NASHVILLE, Tenn. (WTVF) — A multi-million dollar contract aimed at getting kids back in the classroom is drawing criticism from parents and a Metro Council Member.
Metro Schools paid a company with ties to Meharry Medical College approximately $14 million to implement a return to school plan.
Metro schools parent Amy Pate said, "I think it’s just a money grab," after reviewing the invoices.
SEE THE FULL INVOICES HERE:
- MNPS Monthly Invoice May 2021
- MNPS Monthly Invoice April 2021
- MNPS Monthly Invoice March 2021 (File 1)
- MNPS Monthly Invoice March 2021 (File 2)
- MNPS Monthly Invoice March 2021 (File 3)
She noticed nearly $2 million went to purchase infrared cameras for temperature checks, and the rest went to pay for things like random COVID-19 testing and compliance officers. According to Pate, those compliance officers did things like monitor social distancing and made sure students had on masks at school.
"Honestly, sick to my stomach. I feel like my kids have been stolen from,” Pate said. "There’s so many things that students in Metro need, that we’ve always been told they can’t have, because there’s not the resources for them, and just to see these invoices, and just see the millions of dollars that have been wasted, money that could go to mental health support, or ya know tutoring?"
Meharry Medical College Senior Vice President Patrick Johnson insists the no-bid contract saved the district money.
"If someone took the time to realize it’s actually a $30 million undertaking, Nashville got it for a steal," said Johnson.
Metro Councilmember Freddie O'Connell disagrees. He says no-bid contracts can be risky.
"You still need that level of accountability and checks and balances," O'Connell said. “We watched the state of Tennessee go spend $8 million on masks, and they turned out to be made by a sock company, and not particularly effective.”
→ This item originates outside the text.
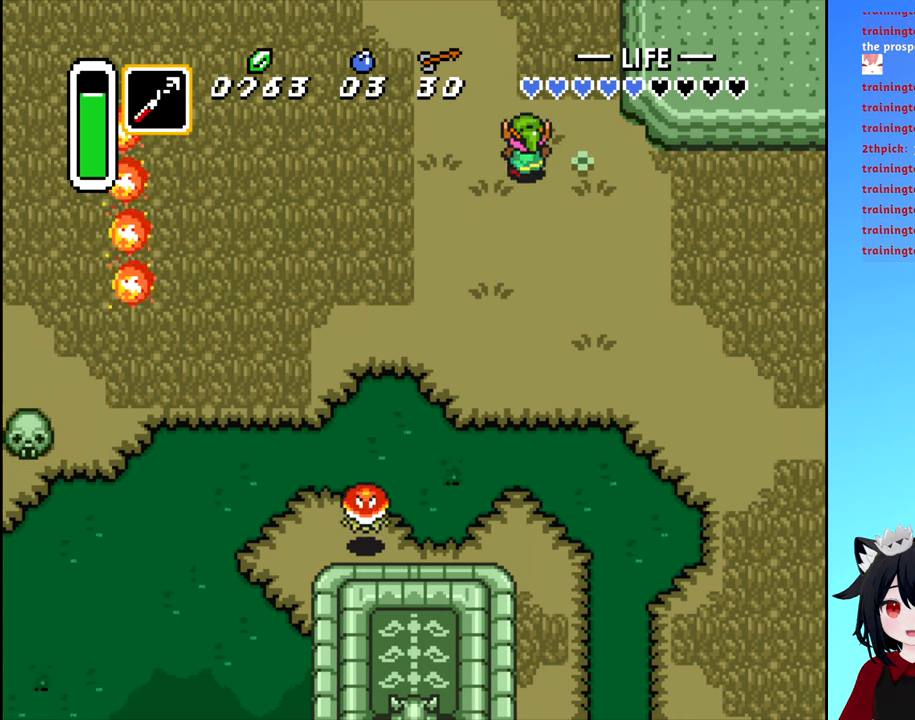
{"buttons": ["DPAD_LEFT"], "events": [[233, "DPAD_LEFT", "down"], [250, "DPAD_UP", "up"]]}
O'Connell said around $5 million in startup costs doesn't add up. "It's just like this overall contract needed some more scrutiny," O'Connell said.
"It is just in my opinion, uninformed noise, and I welcome that particular council member to call me directly," Johnson said.
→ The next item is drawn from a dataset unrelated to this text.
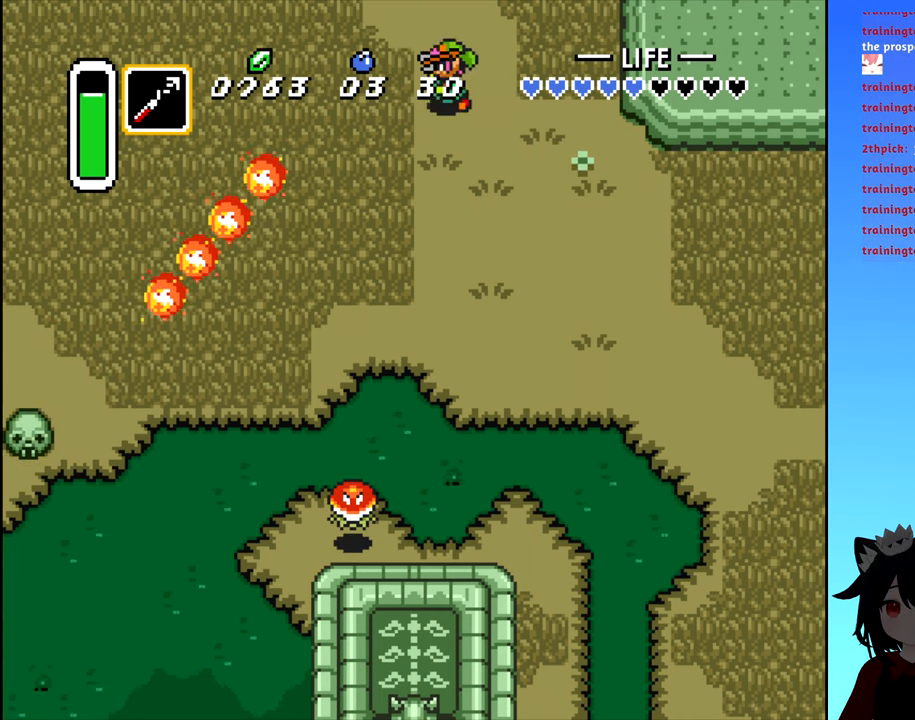
{"buttons": ["B", "DPAD_LEFT"], "events": [[250, "B", "down"]]}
Johnson went on to say getting students back in school takes a village. "What does it take to build a movie? The months the time everything behind the scenes, is a very expensive undertaking."
Metro Nashville Public Schools Director Dr. Adrienne Battle issued a statement:
“As the pandemic comes closer to being over and we return to a status quo, it might be easy for some to forget about the enormous challenges we faced in getting our students back into classrooms. When we announced the partnership with Meharry back in December, COVID-19 was spreading wildly through the community and it was not clear when we would see progress on stemming the tide of infections. Many teachers, staff, parents, and students were frightened for their safety and those parents who wanted their kids back in classrooms were also counting on us to keep them safe while we did it. We worked with Meharry, a trusted institution in our community, to develop as robust and comprehensive a plan as possible to enhance the safety of our schools, using federal funding designed specifically for that purpose, and we did so in such a way that no schools had to close down once we started bringing students back into the classroom in February. Ultimately, I believe it was a good thing for our schools and helped us to return students to the classroom while many other urban districts kept their doors closed.”
A local company donated more than a million dollars worth of infrared cameras to the district to use for temperature checks, but district leaders decided they wanted something different, so they purchased roughly 130 cameras for $2 million instead.
MNPS spokesperson Sean Braisted explained in an email:
“The decision to move to a different model was made in collaboration with Meharry during team meetings after field testing the initially proposed cameras. The desire from the team was for a mobile system that could easily check and confirm individual temperatures. The donated cameras were unable to be upgraded to fit these needs, and so the systems that were ultimately used were procured through a local vendor, Red.Care. The thermal units are mobile and can be stationed where needed as determined by COVID compliance monitors and/or school administrators.”
"I think another troubling aspect of this is that Metro is not admitting any mistakes, that they are still doubling down and saying this is what they had to do, they needed to do," Pate said, "And that’s just a lie, it’s not."